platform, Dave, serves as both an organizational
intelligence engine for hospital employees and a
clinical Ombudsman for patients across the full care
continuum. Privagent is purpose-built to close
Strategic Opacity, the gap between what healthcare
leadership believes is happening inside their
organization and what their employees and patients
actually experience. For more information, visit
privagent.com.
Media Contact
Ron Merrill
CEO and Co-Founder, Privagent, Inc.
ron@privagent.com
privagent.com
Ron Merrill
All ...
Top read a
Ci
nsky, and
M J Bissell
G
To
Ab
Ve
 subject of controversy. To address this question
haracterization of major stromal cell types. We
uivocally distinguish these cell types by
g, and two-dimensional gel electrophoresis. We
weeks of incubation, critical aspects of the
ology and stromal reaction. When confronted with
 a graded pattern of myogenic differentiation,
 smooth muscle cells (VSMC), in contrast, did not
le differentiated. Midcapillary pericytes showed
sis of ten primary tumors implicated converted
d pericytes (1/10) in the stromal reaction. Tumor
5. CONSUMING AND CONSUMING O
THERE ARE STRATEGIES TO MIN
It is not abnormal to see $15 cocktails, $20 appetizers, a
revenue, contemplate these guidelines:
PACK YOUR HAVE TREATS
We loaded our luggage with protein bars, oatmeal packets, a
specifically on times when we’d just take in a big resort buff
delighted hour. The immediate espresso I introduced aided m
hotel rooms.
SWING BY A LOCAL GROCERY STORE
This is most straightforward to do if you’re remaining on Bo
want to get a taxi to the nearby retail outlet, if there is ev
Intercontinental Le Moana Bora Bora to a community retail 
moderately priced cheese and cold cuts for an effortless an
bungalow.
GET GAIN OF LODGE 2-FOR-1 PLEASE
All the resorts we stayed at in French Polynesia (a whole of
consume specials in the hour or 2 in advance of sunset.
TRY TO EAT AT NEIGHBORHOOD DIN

* WHAT TO PRODUCE
List all lines in the material containing the string "these".

* ANSWER SPACE
uivocally distinguish these cell types by
revenue, contemplate these guidelines:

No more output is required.